Er keuchte und hockte über dem Boden.

Diese Auszeit nutzte ich um Benni zurück zu ziehen. Ich hievte ihn auf die Chaiselongue und warf einen schnellen Blick auf seine Kopfverletzung.

Es schien nichts Ernstes zu sein und ich drehte mich wieder um.

Der Werwolf hatte sich wieder aufgerichtet und stürzte sich auf mich. Aber meine Reaktion kam eine Sekunde zu spät.

Luzifer ging völlig gelassen durch die Eingangshalle des Hotels. In seinem Designer Anzug unterschied er sich kaum von all den anderen Hotelgästen. Zielstrebig ging er zu den Aufzügen.

„20, bitte“, sagte er leise zum Pagen.

Der grinste und entblößte zu viele Reihen scharfer Zähne.

„Ja, Meister.“ Mit jedem Stockwerk wurde das Gefühl stärker. Das Amulett musste ganz in der Nähe sein. Der Page reichte ihm einen Briefumschlag. Als Luzifer aus dem Aufzug in einen leeren Gang trat konnte er Kampfgeräusche hören. Josephine war wahrlich Gabriels Tochter.

So unglaublich dickköpfig…

Gelassen schlenderte Luzifer zu der Tür, und öffnete den Briefumschlag. Darin befand sich ein kleiner Schlüssel, den er in das Schloss steckte und herum drehte. Mit einem Klick öffnete sich die Tür.

Luzifer trat ein und lies die Tür dann achtlos ins Schloss fallen.

Ich lag auf dem Boden und wusste nicht, wie ich dort hingekommen war.

Blut sickerte mir in die Augen und ich musste blinzeln. Ich fasste mir an den Kopf und spürte klebriges Blut.

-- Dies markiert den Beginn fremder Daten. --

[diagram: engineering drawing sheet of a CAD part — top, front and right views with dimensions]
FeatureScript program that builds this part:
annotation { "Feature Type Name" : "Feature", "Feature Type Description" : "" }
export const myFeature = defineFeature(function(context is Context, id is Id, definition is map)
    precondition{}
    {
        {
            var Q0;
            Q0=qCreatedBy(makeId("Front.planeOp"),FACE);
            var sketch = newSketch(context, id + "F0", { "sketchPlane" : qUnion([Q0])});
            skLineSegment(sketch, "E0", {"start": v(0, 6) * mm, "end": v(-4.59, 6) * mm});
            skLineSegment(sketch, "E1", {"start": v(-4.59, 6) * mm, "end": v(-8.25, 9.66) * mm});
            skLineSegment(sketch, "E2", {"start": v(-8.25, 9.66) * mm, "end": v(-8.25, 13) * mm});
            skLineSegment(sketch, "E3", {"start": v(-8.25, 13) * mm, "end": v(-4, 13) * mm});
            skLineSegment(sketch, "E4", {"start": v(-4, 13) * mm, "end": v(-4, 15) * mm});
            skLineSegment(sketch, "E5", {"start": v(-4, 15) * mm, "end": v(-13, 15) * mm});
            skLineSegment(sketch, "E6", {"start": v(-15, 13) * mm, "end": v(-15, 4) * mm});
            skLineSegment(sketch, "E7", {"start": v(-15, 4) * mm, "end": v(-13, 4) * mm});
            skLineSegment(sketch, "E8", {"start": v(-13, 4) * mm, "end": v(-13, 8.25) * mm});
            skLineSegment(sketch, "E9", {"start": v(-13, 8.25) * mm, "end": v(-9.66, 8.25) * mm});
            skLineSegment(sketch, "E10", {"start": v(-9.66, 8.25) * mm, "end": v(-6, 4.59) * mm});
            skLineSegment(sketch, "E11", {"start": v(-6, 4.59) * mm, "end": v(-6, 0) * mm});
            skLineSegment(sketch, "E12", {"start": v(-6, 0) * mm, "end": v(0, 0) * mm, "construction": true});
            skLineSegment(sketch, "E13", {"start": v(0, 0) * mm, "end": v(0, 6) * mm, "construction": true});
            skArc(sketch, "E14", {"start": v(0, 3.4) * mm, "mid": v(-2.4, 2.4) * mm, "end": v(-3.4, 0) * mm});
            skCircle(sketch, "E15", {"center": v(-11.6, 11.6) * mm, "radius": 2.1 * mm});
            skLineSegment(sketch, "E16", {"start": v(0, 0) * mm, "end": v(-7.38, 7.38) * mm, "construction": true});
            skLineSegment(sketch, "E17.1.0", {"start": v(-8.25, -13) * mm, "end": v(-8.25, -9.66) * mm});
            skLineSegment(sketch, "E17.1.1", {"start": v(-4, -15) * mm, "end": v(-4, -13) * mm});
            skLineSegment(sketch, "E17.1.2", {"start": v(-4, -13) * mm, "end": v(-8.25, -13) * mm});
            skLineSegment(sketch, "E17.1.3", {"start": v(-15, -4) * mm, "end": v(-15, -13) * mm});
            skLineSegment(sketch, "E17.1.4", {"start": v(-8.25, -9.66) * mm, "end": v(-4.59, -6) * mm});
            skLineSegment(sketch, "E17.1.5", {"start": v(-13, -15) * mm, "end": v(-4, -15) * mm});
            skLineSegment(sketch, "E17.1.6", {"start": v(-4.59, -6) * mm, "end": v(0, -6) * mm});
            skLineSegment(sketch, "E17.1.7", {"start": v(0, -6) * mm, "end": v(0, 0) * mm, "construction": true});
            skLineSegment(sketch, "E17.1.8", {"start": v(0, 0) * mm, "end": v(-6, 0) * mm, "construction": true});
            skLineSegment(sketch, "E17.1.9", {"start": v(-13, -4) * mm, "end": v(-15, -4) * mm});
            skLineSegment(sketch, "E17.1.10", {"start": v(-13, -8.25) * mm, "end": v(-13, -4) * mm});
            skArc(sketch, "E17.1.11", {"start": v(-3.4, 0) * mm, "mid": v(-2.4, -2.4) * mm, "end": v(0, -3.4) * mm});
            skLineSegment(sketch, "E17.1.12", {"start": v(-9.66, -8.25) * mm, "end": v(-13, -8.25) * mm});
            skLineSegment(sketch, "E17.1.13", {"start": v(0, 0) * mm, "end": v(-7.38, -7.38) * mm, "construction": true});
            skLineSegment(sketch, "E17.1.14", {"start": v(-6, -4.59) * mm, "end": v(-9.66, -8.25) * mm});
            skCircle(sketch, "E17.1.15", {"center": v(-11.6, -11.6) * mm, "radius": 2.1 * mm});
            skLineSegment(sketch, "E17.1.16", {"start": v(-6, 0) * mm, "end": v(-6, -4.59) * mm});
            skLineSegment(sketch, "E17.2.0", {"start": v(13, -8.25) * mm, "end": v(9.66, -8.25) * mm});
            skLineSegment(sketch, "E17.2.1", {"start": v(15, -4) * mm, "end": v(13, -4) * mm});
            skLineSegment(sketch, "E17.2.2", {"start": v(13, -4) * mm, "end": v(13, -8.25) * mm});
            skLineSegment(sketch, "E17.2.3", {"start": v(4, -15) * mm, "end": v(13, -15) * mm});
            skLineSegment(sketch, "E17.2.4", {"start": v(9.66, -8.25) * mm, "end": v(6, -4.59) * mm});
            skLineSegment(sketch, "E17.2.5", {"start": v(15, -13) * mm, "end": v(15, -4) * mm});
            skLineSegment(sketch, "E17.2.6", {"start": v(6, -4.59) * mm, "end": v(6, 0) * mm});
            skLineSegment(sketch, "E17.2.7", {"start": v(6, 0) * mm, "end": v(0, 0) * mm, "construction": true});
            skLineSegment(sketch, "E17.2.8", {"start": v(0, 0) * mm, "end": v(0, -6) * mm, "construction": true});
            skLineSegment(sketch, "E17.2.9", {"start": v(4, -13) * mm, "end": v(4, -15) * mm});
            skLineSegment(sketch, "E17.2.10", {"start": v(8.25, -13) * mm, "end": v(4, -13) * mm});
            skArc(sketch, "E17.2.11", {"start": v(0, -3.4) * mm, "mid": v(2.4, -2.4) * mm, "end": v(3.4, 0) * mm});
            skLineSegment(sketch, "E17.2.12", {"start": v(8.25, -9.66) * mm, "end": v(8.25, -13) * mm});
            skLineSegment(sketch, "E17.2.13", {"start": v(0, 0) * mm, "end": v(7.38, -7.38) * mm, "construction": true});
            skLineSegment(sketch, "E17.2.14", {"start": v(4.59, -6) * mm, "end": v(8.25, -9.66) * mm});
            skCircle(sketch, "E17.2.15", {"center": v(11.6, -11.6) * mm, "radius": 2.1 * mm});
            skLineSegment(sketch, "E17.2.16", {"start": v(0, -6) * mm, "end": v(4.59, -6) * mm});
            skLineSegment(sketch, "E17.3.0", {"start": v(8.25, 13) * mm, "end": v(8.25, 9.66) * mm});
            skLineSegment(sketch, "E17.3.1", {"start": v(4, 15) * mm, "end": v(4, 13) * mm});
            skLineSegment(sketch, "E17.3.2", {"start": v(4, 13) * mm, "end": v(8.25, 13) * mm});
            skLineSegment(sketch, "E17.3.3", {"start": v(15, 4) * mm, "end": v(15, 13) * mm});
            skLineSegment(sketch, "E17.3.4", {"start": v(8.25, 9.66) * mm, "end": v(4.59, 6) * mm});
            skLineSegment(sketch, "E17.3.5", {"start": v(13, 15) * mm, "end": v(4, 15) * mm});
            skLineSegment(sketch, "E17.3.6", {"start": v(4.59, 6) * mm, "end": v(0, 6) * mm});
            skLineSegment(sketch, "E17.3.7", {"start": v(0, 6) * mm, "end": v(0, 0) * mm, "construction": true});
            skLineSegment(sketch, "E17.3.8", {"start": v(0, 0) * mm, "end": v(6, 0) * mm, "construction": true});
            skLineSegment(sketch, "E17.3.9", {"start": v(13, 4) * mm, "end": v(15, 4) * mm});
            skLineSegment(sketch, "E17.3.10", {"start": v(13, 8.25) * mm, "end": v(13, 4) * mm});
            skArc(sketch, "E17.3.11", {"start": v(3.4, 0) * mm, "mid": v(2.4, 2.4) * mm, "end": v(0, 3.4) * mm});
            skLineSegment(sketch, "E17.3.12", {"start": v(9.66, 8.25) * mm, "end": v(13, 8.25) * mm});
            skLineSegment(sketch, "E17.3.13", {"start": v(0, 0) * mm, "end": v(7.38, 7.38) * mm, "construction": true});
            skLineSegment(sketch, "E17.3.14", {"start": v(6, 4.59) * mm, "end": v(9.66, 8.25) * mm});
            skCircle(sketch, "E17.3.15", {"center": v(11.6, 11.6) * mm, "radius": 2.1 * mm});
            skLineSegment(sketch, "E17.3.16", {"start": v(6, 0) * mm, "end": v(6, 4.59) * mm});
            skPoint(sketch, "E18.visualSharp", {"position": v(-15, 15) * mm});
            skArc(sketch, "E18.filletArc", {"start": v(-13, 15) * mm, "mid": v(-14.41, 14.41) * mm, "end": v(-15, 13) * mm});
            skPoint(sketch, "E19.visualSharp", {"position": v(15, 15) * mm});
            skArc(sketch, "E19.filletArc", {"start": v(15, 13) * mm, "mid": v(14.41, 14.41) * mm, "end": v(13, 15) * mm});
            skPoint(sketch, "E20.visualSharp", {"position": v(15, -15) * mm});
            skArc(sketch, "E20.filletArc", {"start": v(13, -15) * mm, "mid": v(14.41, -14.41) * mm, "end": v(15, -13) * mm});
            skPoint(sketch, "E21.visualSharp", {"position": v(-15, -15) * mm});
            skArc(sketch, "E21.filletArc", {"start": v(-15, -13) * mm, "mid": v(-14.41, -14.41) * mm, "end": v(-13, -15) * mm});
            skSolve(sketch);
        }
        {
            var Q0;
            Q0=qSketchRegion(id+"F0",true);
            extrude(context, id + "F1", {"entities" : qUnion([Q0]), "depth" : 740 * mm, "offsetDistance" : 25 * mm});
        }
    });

Über mir stand der Werwolf und lächelte.

Erst jetzt fiel mir auf, dass er nicht mich ansah sondern über mich hinweg zum anderen Ende des Wohnzimmers blickte.

Dann tat er etwas so unerwartetes, dass ich mich unwillkürlich umdrehte um zu sehen, was er sah.

Er verneigte sich.

Auf einmal lag keinerlei Spott mehr in seinem Blick. Er verneigte sich vor Luzifer.